Formada em Direito, entrou para o TRT, em 2003, e foi lotada na Vara de Cachoeiro de Itapemirim. Em 2007, conseguiu transferência para a Vara de Venda Nova do Imigrante. “Era encantada pela região”, conta a capixaba nascida em Vila Velha.  Na Vara, tem um mobiliário adaptado. Ela faz questão de registrar sua gratidão ao diretor Vitório, ao juiz Paulo Politano e a todos os colegas, pelo acolhimento, e à Administração, pelas boas condições de trabalho.

Sua casa tem pouquíssimas adaptações. Ela mede 1,35 m e consegue fazer praticamente todas as tarefas domésticas sozinha. Vez por outra, precisa da ajuda do marido  para pegar algo no congelador, por exemplo. Estão casados há seis anos. Marcelo era viúvo e entrou na sua vida trazendo duas meninas. Karla também já era mãe de Sofia de outro relacionamento. “Eu adotei as meninas, e elas me adotaram.”, resume. Com Marcelo, teve Otávio, hoje, com 5 anos.
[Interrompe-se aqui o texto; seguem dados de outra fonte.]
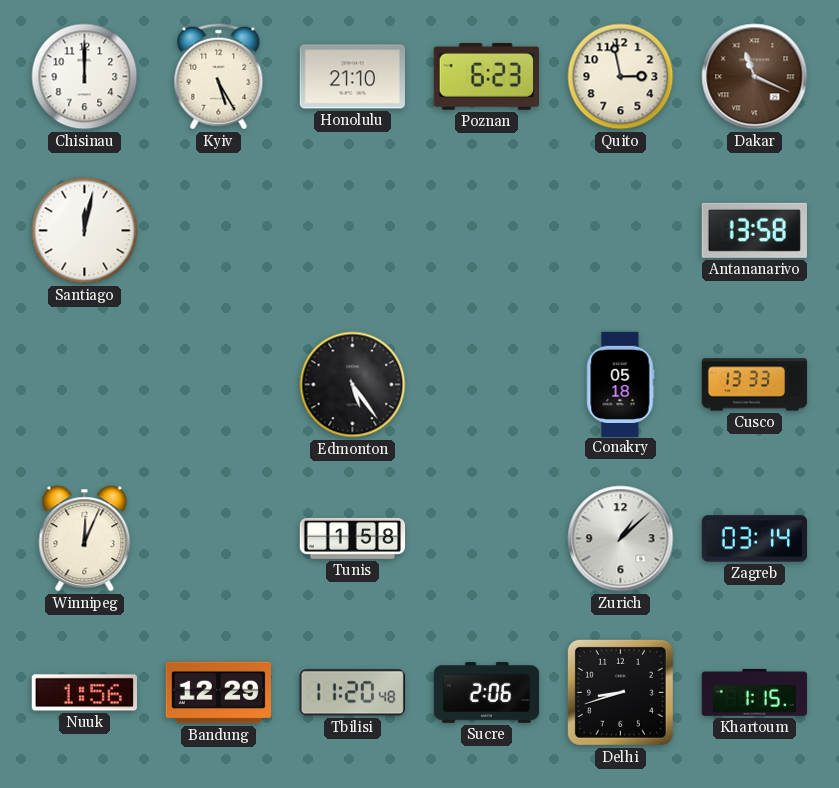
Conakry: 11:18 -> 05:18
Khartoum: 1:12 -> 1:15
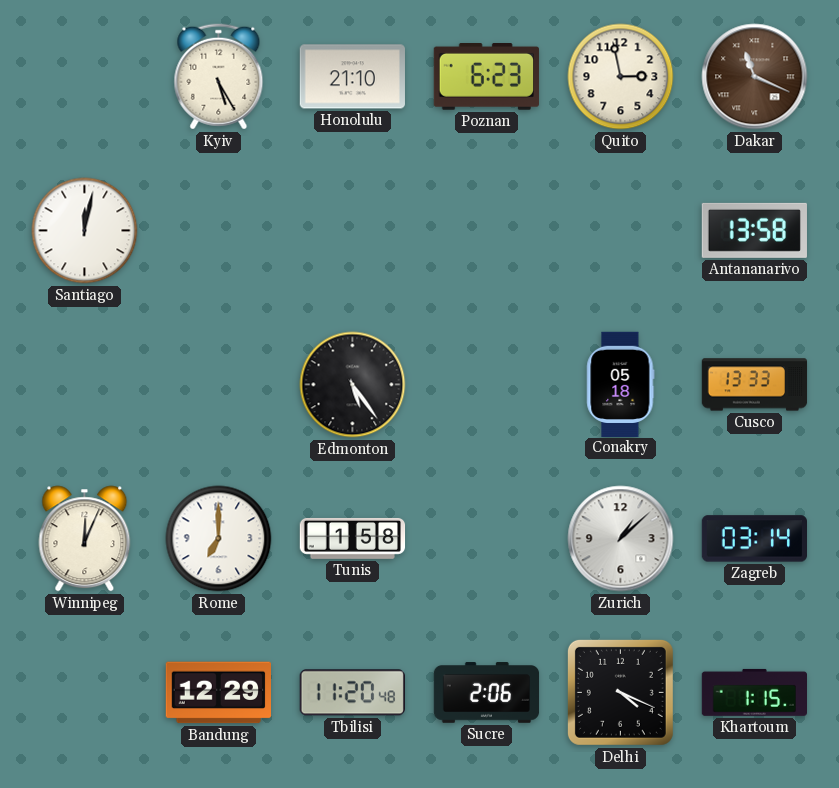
Chisinau: 12:00 -> none
Rome: none -> 7:00
Nuuk: 1:56 -> none
Delhi: 8:42 -> 4:19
“A deficiência me escolheu duas vezes”, afirma a colega ao nos contar sobre o filho. “Quando resolvi ser mãe, fui a um geneticista, fiz vários exames, tinha medo de ter um filho com a minha síndrome. A hipótese foi descartada, e aí Otávio nasceu com Down, que pode acontecer com qualquer um, não há relação.”
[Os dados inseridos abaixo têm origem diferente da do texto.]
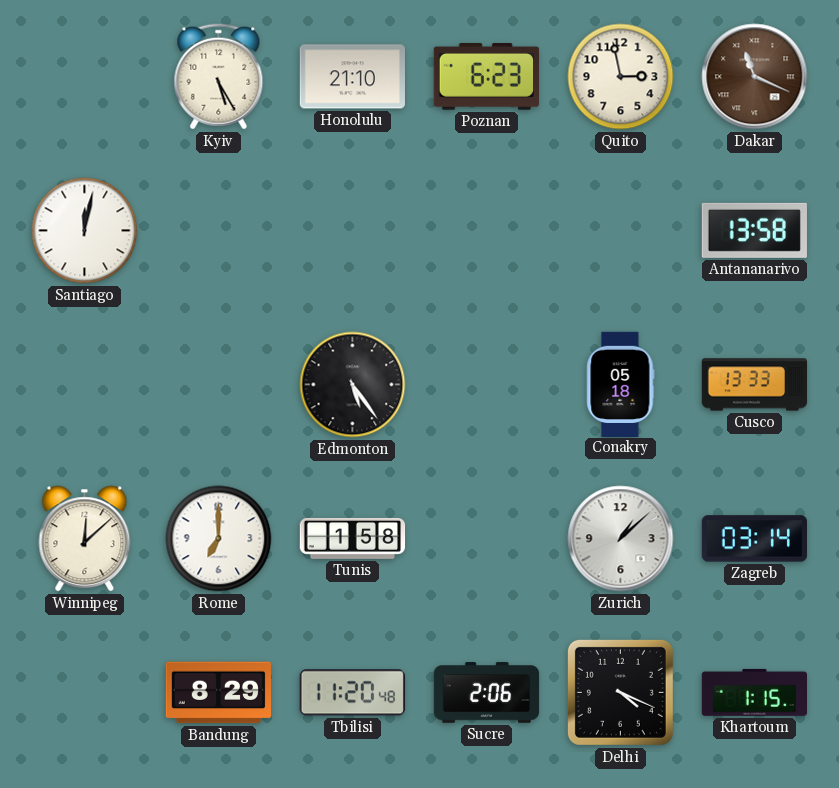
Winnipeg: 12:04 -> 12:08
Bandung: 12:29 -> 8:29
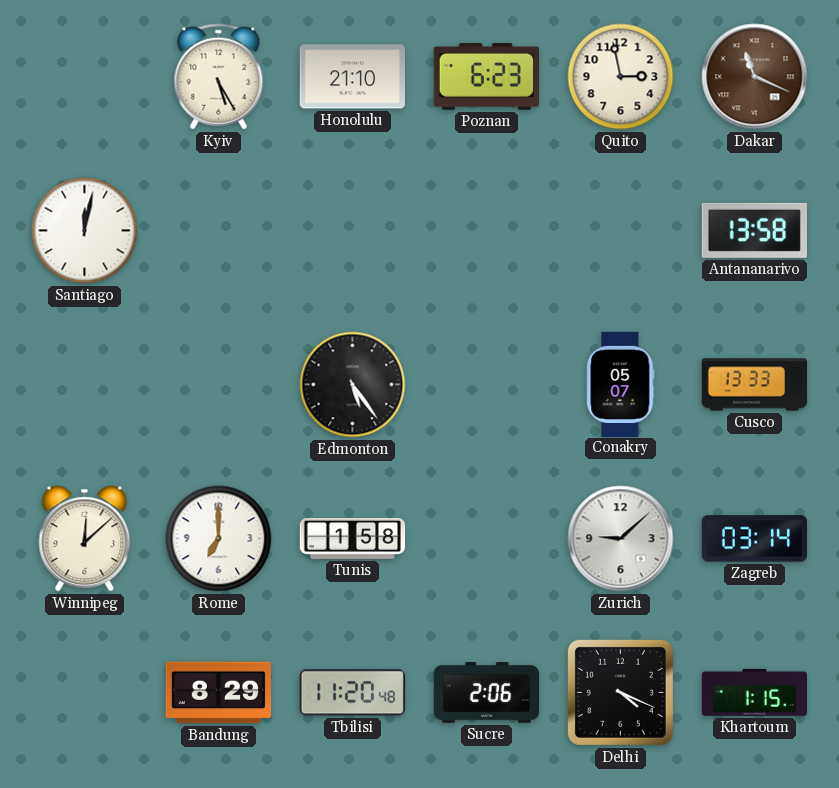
Conakry: 05:18 -> 05:07
Zurich: 1:08 -> 9:08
Cuida  do menino com o exemplo de sua própria criação: determinada a inseri-lo totalmente na sociedade. Para isso, não mede esforços.  A programação com ele é intensa. As semanas começam com uma viagem a Pedra Azul, onde o filhote faz equoterapia, um tipo de atividade com cavalos para estimular o desenvolvimento da mente e do corpo. Nos outros dias, há musicoterapia, fonoaudiologia, fisioterapia, enfim, seu tempo é tão ocupado que seu “sonho de consumo” é assistir a dois episódios seguidos de uma série preferida, mas não consegue, sempre há algo a fazer. Afinal, são quatro filhos, Sofia, Mayara, Maiane e Otávio, um gato, um cachorro. E ela não descuida nem da horta e nem do jardim da casa.

Membro do Conselho Municipal da Pessoa com Deficiência, a colega luta por uma sociedade mais igualitária, que pare de olhar para o deficiente como um incapaz porque não está dentro de um padrão. “Isso vale para todo tipo de preconceito”, pontua.
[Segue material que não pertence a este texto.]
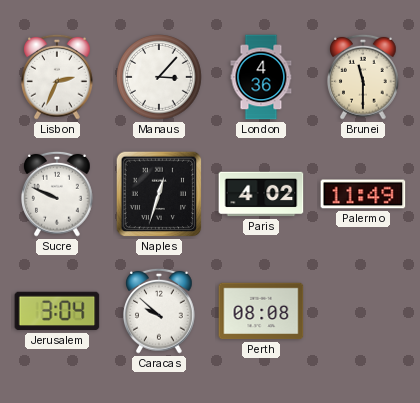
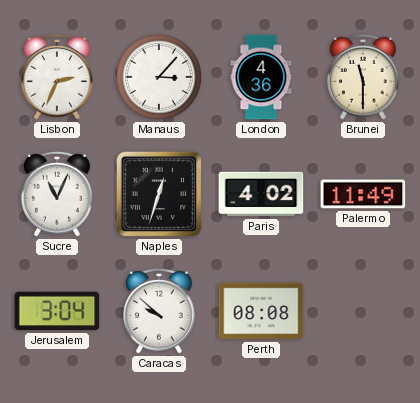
Sucre: 9:49 -> 11:04
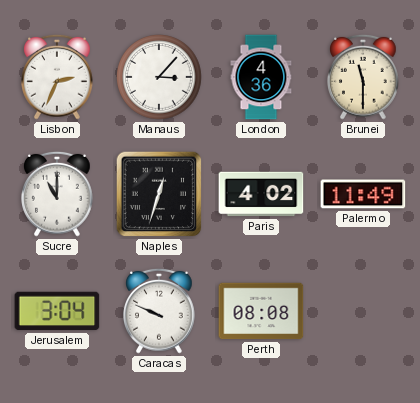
Sucre: 11:04 -> 11:00
Caracas: 9:52 -> 9:49
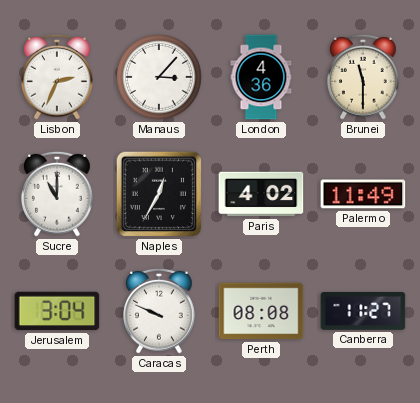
Naples: 12:33 -> 12:35
Canberra: none -> 11:27
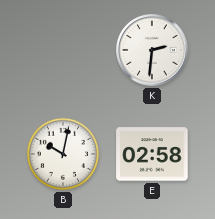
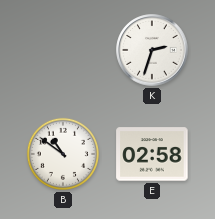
K: 2:31 -> 2:33
B: 10:02 -> 10:51
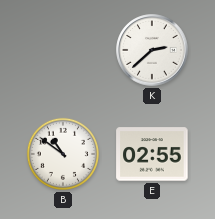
K: 2:33 -> 2:38
E: 02:58 -> 02:55
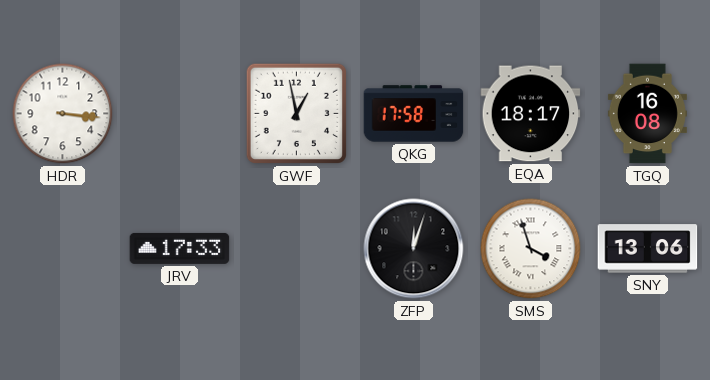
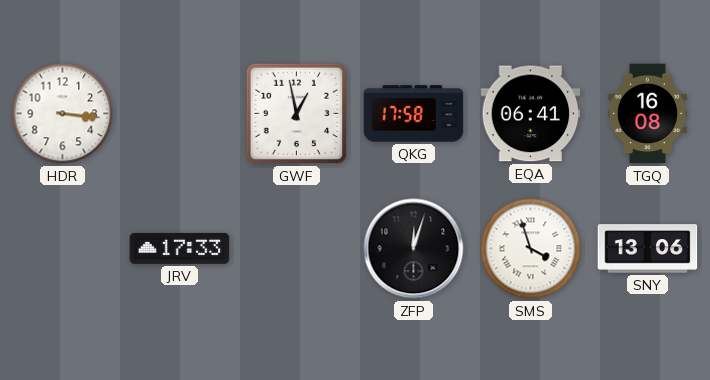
EQA: 18:17 -> 06:41
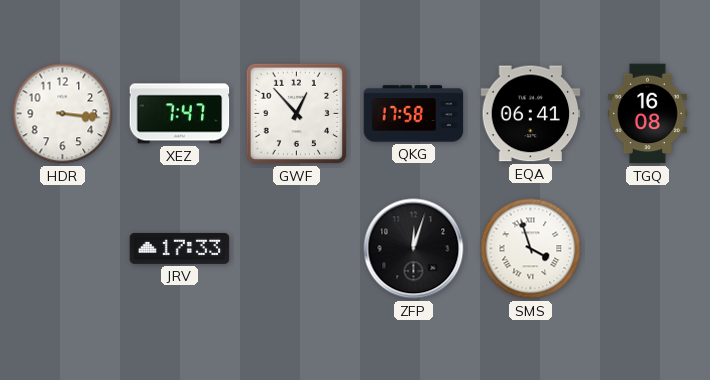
XEZ: none -> 7:47
GWF: 12:58 -> 12:53
SNY: 13:06 -> none
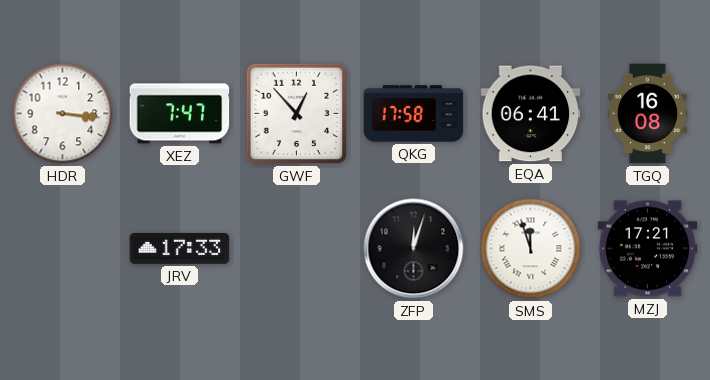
SMS: 3:57 -> 11:57
MZJ: none -> 17:21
“Eu sou bem resolvida”, revela. “Aprendi a me blindar de olhares preconceituosos. A única pessoa que pode me fazer infeliz sou eu mesma, se meu olhar me condenar. E eu nasci para ser feliz.”

Conversar com Karla é uma prazerosa lição de vida, mas é também confirmar o quanto há por fazer para que sejamos uma sociedade mais igualitária, mais eficiente. Essa missão deve ser de todos nós.